§ **Assigned task**
Render the lines of the data below as a JSON list of strings, one string per line, leaving out blank lines. Cover only the lines from the start of the data through the line containing "Traînant aux abords", including that line.

Stored data entries
----------
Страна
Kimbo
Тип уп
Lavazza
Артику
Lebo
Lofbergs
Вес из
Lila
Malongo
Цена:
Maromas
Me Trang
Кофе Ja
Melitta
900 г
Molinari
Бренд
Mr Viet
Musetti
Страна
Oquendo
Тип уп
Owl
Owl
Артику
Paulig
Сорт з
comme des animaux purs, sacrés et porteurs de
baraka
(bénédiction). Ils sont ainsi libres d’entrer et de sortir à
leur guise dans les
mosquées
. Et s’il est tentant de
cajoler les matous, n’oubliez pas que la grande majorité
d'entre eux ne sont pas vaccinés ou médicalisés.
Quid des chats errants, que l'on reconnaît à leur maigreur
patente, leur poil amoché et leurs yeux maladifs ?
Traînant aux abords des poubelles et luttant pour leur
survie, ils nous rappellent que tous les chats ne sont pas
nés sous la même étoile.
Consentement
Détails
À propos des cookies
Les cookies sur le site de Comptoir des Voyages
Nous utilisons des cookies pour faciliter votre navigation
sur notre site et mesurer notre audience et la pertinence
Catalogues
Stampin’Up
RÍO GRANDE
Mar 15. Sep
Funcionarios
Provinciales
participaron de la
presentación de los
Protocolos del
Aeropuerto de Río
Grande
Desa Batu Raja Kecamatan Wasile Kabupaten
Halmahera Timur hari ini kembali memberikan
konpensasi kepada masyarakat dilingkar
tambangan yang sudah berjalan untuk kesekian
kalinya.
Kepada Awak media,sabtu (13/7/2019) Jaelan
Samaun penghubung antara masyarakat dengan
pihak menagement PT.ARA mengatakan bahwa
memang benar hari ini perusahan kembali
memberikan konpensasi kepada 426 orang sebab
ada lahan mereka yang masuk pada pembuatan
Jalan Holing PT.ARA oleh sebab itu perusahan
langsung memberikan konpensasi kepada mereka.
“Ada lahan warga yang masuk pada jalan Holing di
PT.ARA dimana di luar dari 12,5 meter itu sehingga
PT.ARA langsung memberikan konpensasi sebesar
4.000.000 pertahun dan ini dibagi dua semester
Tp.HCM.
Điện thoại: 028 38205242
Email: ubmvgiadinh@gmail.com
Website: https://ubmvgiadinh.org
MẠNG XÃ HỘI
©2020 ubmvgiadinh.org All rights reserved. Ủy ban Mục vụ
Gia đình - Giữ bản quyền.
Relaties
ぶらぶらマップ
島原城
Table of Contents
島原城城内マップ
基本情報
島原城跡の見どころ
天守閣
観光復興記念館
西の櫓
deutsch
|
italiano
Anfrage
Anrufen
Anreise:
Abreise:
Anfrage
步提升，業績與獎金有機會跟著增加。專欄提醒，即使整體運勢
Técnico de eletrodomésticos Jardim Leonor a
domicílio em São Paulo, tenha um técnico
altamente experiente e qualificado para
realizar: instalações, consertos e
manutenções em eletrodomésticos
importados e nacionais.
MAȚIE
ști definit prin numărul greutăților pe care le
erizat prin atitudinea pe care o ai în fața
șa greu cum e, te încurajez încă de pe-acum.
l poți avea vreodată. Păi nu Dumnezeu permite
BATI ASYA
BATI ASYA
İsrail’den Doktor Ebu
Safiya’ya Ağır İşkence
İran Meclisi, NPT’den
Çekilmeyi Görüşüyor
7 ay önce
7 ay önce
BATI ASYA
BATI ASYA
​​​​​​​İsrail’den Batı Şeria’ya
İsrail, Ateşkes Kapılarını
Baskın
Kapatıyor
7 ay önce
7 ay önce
----------
§ **Task result**
[
  "Страна",
  "Kimbo",
  "Тип уп",
  "Lavazza",
  "Артику",
  "Lebo",
  "Lofbergs",
  "Вес из",
  "Lila",
  "Malongo",
  "Цена:",
  "Maromas",
  "Me Trang",
  "Кофе Ja",
  "Melitta",
  "900 г",
  "Molinari",
  "Бренд",
  "Mr Viet",
  "Musetti",
  "Страна",
  "Oquendo",
  "Тип уп",
  "Owl",
  "Owl",
  "Артику",
  "Paulig",
  "Сорт з",
  "comme des animaux purs, sacrés et porteurs de",
  "baraka",
  "(bénédiction). Ils sont ainsi libres d’entrer et de sortir à",
  "leur guise dans les",
  "mosquées",
  ". Et s’il est tentant de",
  "cajoler les matous, n’oubliez pas que la grande majorité",
  "d'entre eux ne sont pas vaccinés ou médicalisés.",
  "Quid des chats errants, que l'on reconnaît à leur maigreur",
  "patente, leur poil amoché et leurs yeux maladifs ?",
  "Traînant aux abords des poubelles et luttant pour leur"
]